My mother has recently begun to teach me to garden. I love this for many reasons. It's a treat to be able to share an interest with my mother, something she has such a greater knowledge in that I can only but reap the benefit of sharing. The action of gardening is innately slow. It requires patience and tenacity and attention. A wonderful balance of painstaking detail and general vision. It's an interest that is equal parts about the process as the result and I find that simply wonderful. In learning to garden, I have found myself impatient with my lack of knowledge. I'm around gardens often, I like flowers, I understand all of the components, however without actually digging a hole, planting seeds and letting the thing grow, I will never actually be a gardener.

Kevin Cawley spoke this morning about behavior being the derivative of origin. I can not decide my origin by my behavior, it is a result. And is that not the same implication of what Hubbard says? If one is going to be a Christian, the speaking of God certainly does not dictate the ownership by Him, but it certainly affects the interpretation of it by others. People can see me however they want to, but my intentions in my actions, that is what is going to actually change me. If I am living begottenly (I decree this a word), then my behavior will carry the scent of that. It will incur the slowness of doubt and trouble, not looking to the pain as the result of my faith but of something that my faith can triumph, though it take time.
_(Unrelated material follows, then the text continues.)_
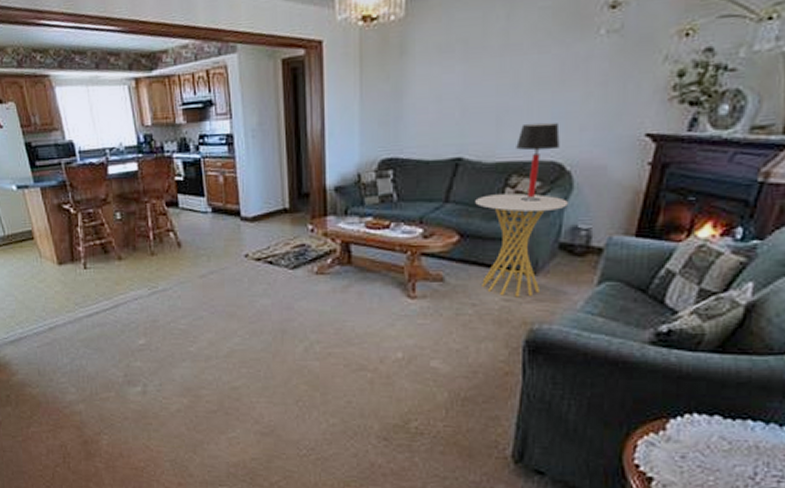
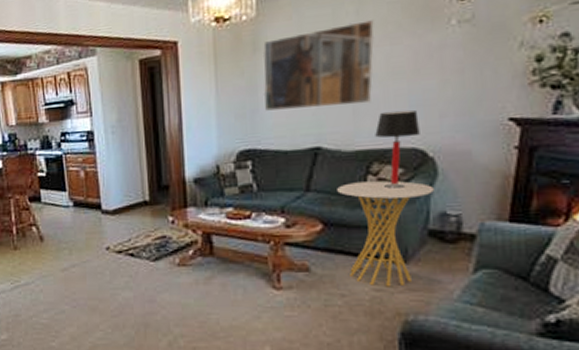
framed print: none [408,26,524,119] -> present [262,20,374,111]

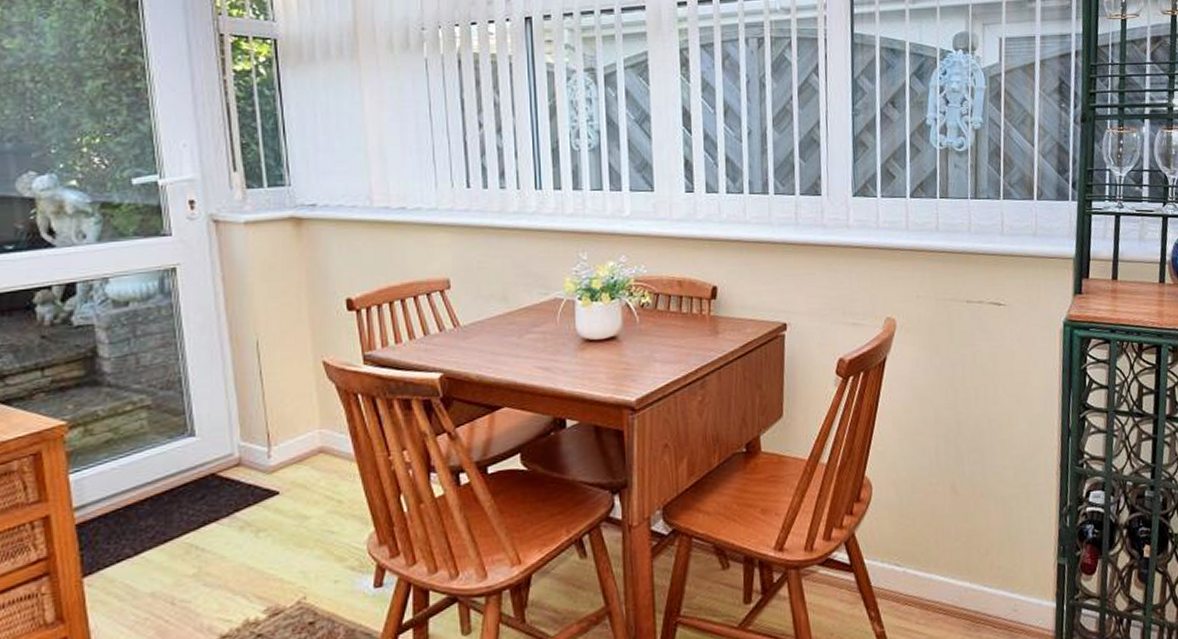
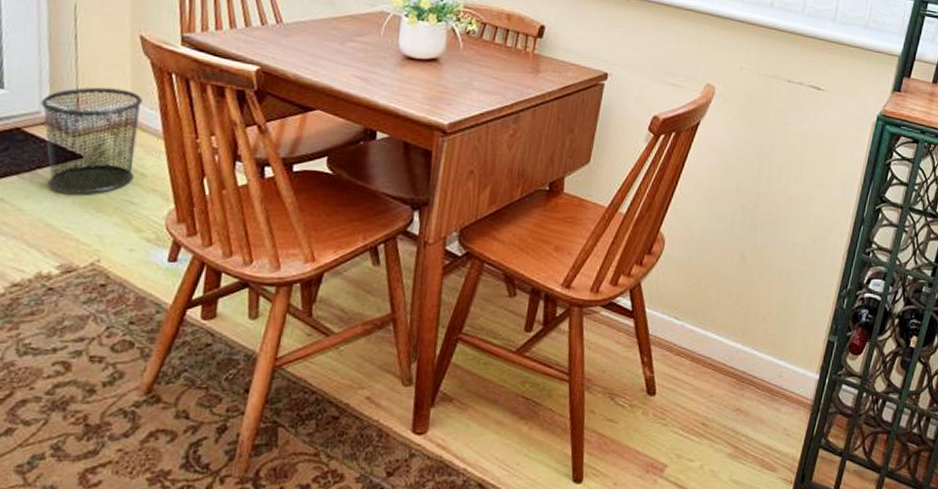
waste bin: none [232,417,331,533] -> present [40,87,142,194]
Being a child of God means that I am in it for the long haul and to remind myself, I best speak of it often and speak of it well. To do otherwise doesn't hinder God, it hinders me. 

The Christian faith is completely familial. Built upon a foundation of being for one another and for our differences. C.S. Lewis says, "When you find yourself turning your children, or pupils, or even your neighbours, into people exactly like yourself, remember that God probably never meant them to be that." We were always intended to be compatible, not similar. And in that, we should root for one another. Rooting for another by asking questions, learning, sharing, arguing, depending. We root for one another in the faith by letting tensions be tense and letting God sanctify us in the differences. 
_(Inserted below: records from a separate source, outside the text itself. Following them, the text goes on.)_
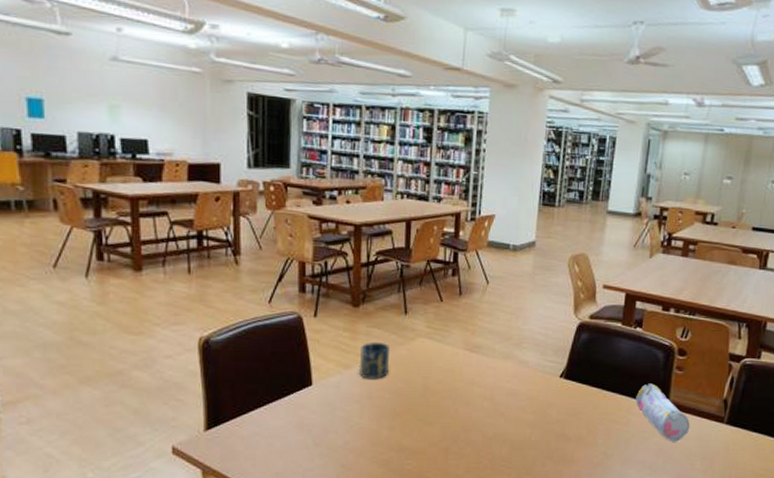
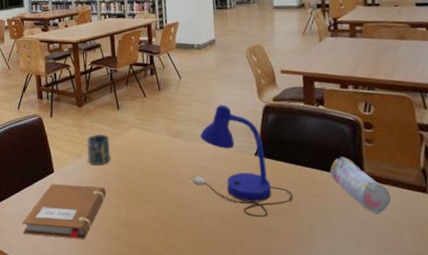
notebook: none [262,399,379,465] -> present [22,183,107,239]
desk lamp: none [481,318,594,444] -> present [189,105,294,218]

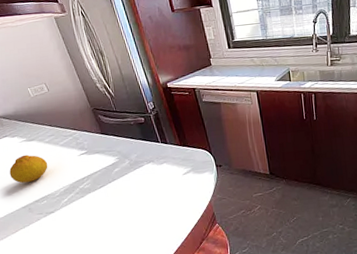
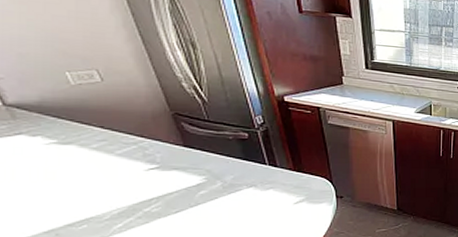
fruit: present [9,154,48,183] -> none [23,162,94,200]

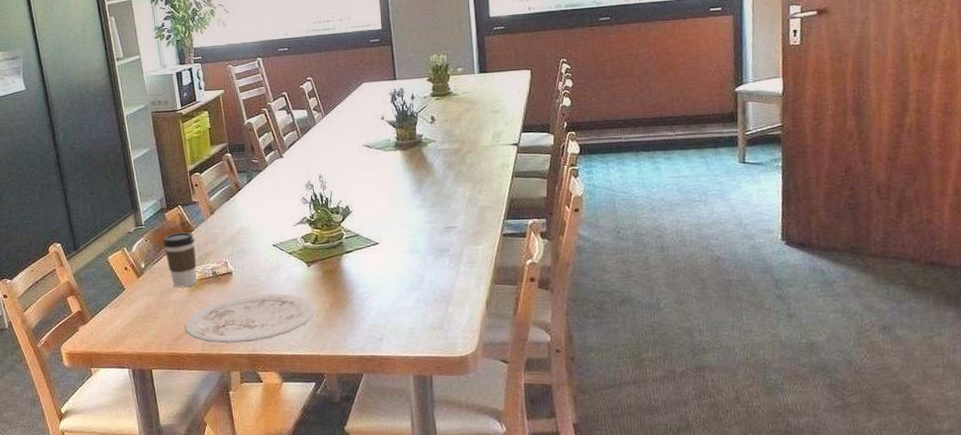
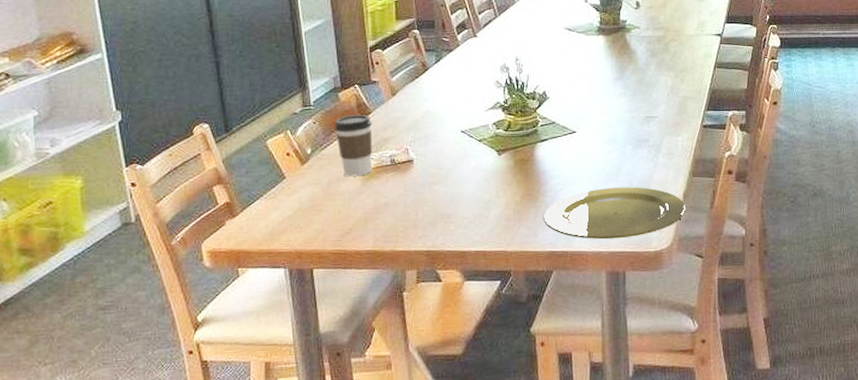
plate: present [185,293,316,344] -> none [355,184,506,240]
plate: none [352,294,490,345] -> present [544,187,686,240]

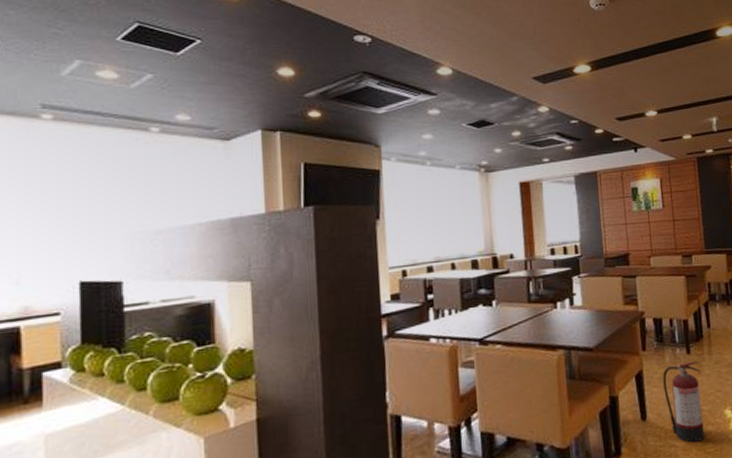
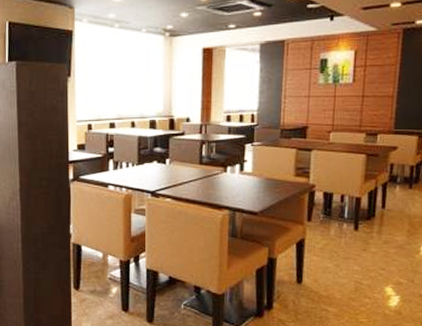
fire extinguisher: present [662,361,705,443] -> none [324,238,367,311]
This trickling is just beginning in my  mind. Manfiesting itself in a hundred ways I would love to write out, but for my benefit and your own, I am done for now. But let this be the whole of it, if we're going to be Christians, let's be them. All the way. With the hard and easy, the joyful and the painstaking, the fights and the camaraderie. Let us speak kindly of one another and of God, despite the callousness and bitter infractions we may have had. Let us confront one another in the humblest of ways, checking three times over that we do it for each other and not out of selfish ambition or conceit. Let us be for God and for each other.